• Collected data:
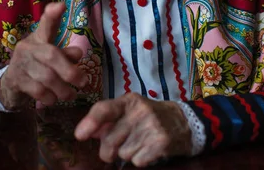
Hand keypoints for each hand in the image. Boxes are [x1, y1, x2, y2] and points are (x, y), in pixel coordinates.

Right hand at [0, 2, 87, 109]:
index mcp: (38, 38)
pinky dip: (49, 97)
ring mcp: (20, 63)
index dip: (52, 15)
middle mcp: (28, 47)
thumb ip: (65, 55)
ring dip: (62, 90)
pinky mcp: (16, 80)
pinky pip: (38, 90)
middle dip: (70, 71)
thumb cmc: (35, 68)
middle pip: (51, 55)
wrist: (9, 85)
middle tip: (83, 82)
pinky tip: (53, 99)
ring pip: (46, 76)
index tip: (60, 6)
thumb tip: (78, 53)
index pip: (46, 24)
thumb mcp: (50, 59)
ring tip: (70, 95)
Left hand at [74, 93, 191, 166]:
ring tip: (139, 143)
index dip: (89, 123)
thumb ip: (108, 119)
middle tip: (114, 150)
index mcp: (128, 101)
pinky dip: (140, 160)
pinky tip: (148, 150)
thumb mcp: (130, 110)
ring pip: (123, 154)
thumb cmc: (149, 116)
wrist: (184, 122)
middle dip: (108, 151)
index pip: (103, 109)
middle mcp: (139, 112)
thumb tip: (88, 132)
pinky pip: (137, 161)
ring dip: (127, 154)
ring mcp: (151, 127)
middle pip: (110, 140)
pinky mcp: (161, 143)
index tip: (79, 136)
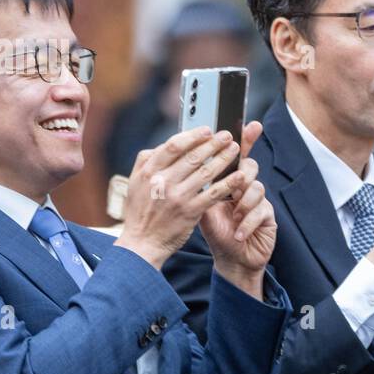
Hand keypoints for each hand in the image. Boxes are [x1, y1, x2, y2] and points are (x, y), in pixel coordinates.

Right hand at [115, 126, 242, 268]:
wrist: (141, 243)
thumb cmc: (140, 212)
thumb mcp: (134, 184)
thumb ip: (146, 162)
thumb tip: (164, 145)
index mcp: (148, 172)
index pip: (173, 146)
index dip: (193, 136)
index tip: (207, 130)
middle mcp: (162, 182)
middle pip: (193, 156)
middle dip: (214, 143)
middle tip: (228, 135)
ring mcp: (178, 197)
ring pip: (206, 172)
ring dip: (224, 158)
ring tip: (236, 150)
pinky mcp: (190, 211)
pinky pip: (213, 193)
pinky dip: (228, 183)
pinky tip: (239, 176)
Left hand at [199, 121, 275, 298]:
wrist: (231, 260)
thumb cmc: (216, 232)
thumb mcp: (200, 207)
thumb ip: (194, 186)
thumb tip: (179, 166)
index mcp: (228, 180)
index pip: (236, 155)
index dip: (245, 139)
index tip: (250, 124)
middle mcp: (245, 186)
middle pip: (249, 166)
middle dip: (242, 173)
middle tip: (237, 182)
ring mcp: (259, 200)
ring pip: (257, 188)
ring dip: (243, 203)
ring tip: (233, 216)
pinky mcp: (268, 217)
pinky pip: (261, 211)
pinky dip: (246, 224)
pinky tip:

• REQUIRED WORK:
Write out every line of the entries that holds the word "hand".

• THE COMPLETED TASK:
Hand keypoints for each hand in the image. Boxes are [x1, y1, x2, y2] and points are (x, y), in pixel coordinates.
Right hand at [0, 2, 87, 109]:
Left hand at [74, 93, 191, 166]:
Hand keypoints for each hand in the image. Boxes are [x1, y1, x2, y2] and points are (x, y), in pixel coordinates.
Right hand at [115, 126, 242, 268]:
Left hand at [199, 121, 275, 298]:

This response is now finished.